Aslında afet yönetiminde yapılması gereken en önemli konu tanımlamaların açıkça belirlenmesi. Afet, risk ve tehlike gibi afet yönetiminin temelini oluşturan konuların, tüm boyutlarıyla ele alınıp açıklanması gerekiyor. Afetin ne olduğu tam anlamıyla ve tüm boyutlarıyla tanımlanmalı ve tüm resmi makamlarca afetin tanımının sabit olması ve bu tanımın uluslararası afet yönetim modelleriyle paralellik sergilemesi çok önemli. Riskli yapıların belirlenebilmesi için öncelikle riskin tanımının yapılması gerekiyor. Doğal ve insan kaynaklı tüm afetlerin oluşturabileceği risklerin neler olabileceği, her afet türüne göre ayrılıp sınıflandırılması ve ona yönelik politikaların geliştirilmesi gerekiyor.

Benzer şekilde her sağanak yağışta sel ve taşkın oluşması ve bu olayların can ve mal kayıplarına sebep olması, tedbirsiz, denetimsiz ve kontrolsüz yapılaşmaların artmasıyla açıklanabilir. Havza politikası göz ardı edilerek dere yatağına inşa edilmiş evler, sel ve taşkın için adeta davetiye çıkarıyor. Türkiye gibi dünyadaki pek çok ülkeye göre daha hafif şiddetli doğal afetlerin yaşandığı ülkelerde, en az yıkıcı afetlerde yaşandığı kadar can ve mal kayıplarının yaşanmasının başka açıklaması yok maalesef.

KONUYU HALA ANLAMAMIŞIZ

Deprem tecrübelerinin yıkıcı sonuçları ve yapılan deprem öngörülerinin artması bizi depreme karşı önlem almaya itiyor ya da sel olaylarının can kayıplarına neden olması bizi havza yönetimini hayata geçirmeye teşvik ediyorsa hala afet konusunu anlamadığımızı söyleyebilirim. Sadece depremi ya da seli olası afet olarak düşünürsek, ciddi bir yanılgıya düşmüş oluruz. Dünya ve tabii ki Türkiye’de yaşanma ihtimali olan doğal ya da insan kaynaklı 30’u aşkın afet türü bulunuyor. Buzlanma, kar yükü, çığ, dolu, yıldırım, hortum, aşırı soğuk ve aşırı sıcak hava dalgaları, hortum, heyelan, fırtına... Eğer kentsel dönüşümle yeniden inşa edilen tüm yapılar bu riskler göz ardı edilerek sadece depreme uygun olarak yapılırsa bu da yeterli gelmeyecek, yine pek çok kayıp yaşanacaktır.

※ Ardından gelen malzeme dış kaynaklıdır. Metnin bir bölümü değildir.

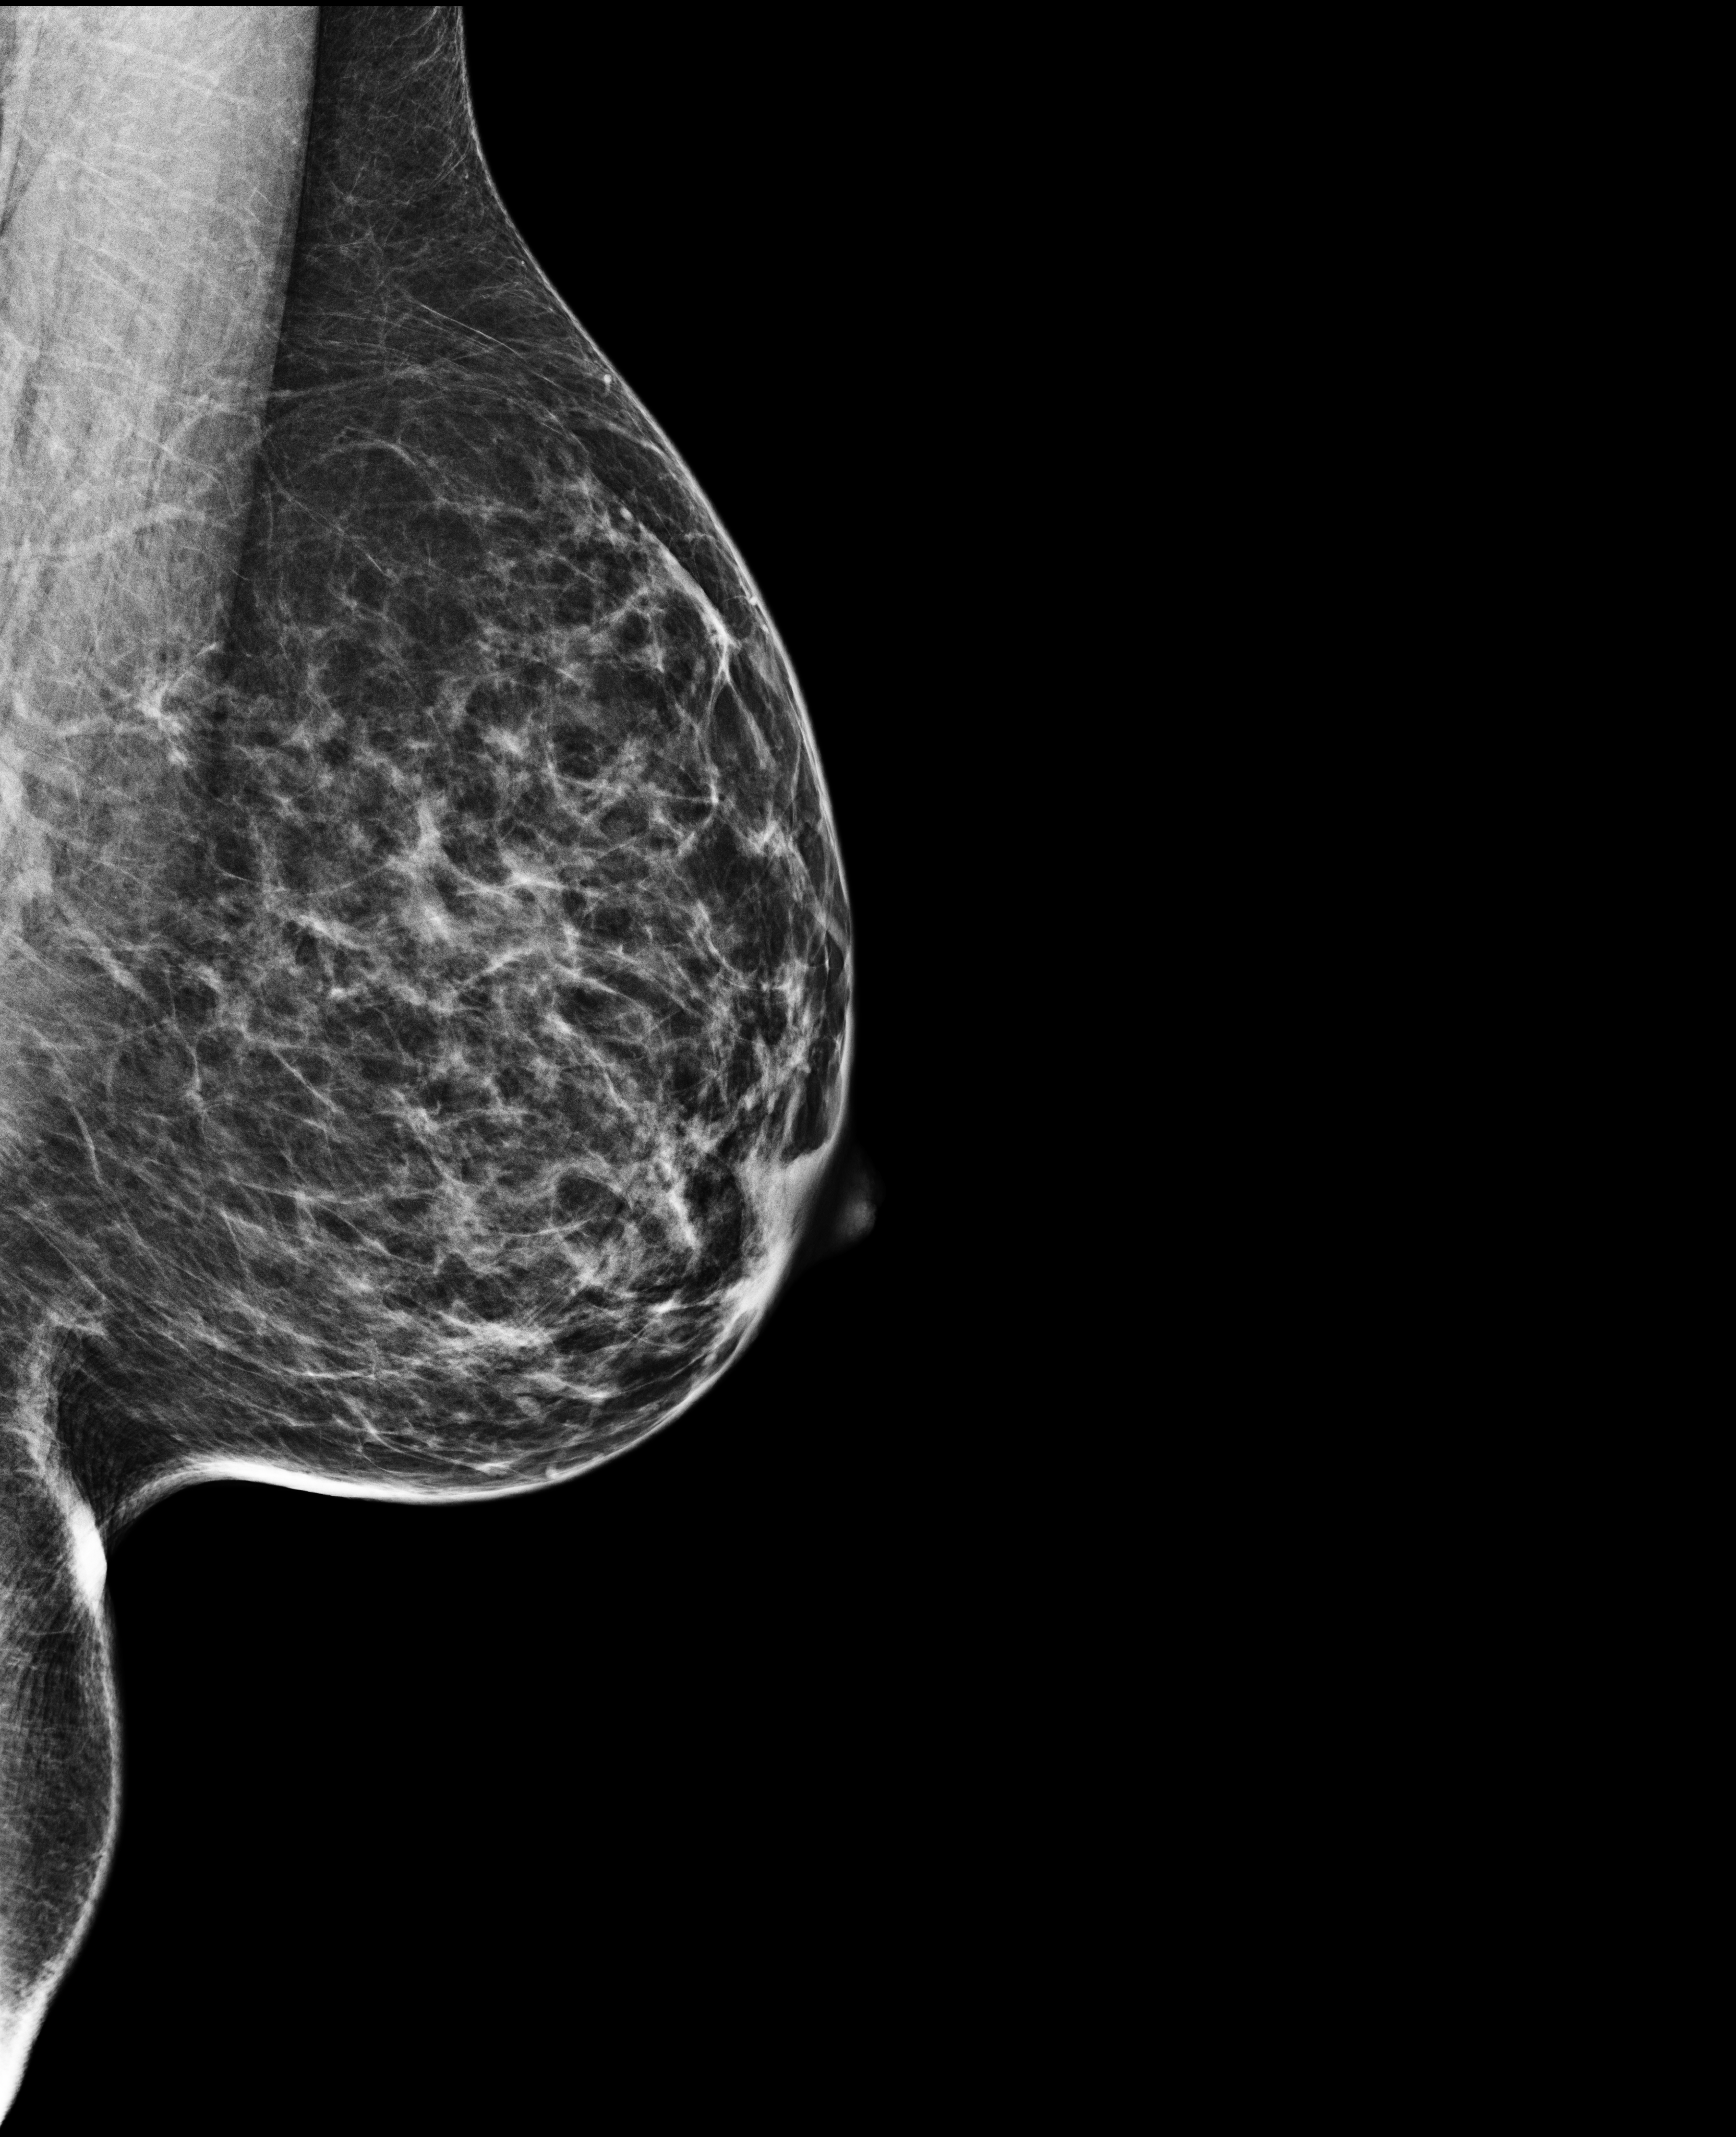
Full-field digital mammogram (FFDM), left breast, mediolateral oblique (MLO) view, annual screening mammography examination, system: Selenia Dimensions. Patient aged 48 years (female).
Breast density at the screening exam (both breasts): scattered fibroglandular densities (BI-RADS density category b). Final BI-RADS category for the screening round (tomosynthesis exam, both breasts): category 1. Recall: no recall after this screen.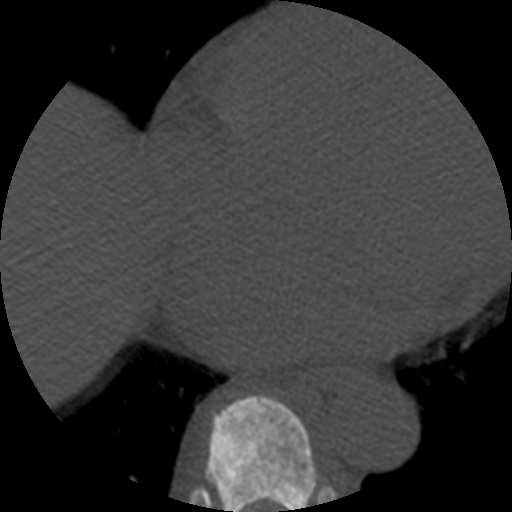
CT including the spine, one axial slice; position 315 of 508 along the scan axis; 120 kVp; bone window (W 1800 / L 400 HU); 512 × 512 image matrix, field of view 160 × 160 mm. Patient age 57 years. From the clinical record (not read from this slice): primary cancer: prostate.
Outlined on this slice (semi-automatically segmented with operator editing):
- T8 vertebra: bounding box <206,394,318,512> (left, top, right, bottom; pixels)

Kentsel dönüşümle yenilenme ve uluslararası standartların gözetildiği su politikası Türkiye için çok doğru adımlar olsa da tüm afet türlerinde oluşabilecek risklerin tamamına karşı önlem alındığında ancak tam anlamıyla tedbirli hale gelebiliriz, aksi halde iklim değişimiyle değişen ve şiddetlenen hava olayları karşısında dönüşüm de yarım kalabilir.

SU HER BAHAR AZALIYOR

Barajlardaki suyun doluluk oranı, sanılanın aksine en çok yazın değil, sonbahar ve ilkbahar mevsiminde... Çünkü hava ve suyun sıcaklık farkının en yüksek olduğu dönem bahar ayları. Dolayısıyla buharlaşma da bahar aylarında en fazla.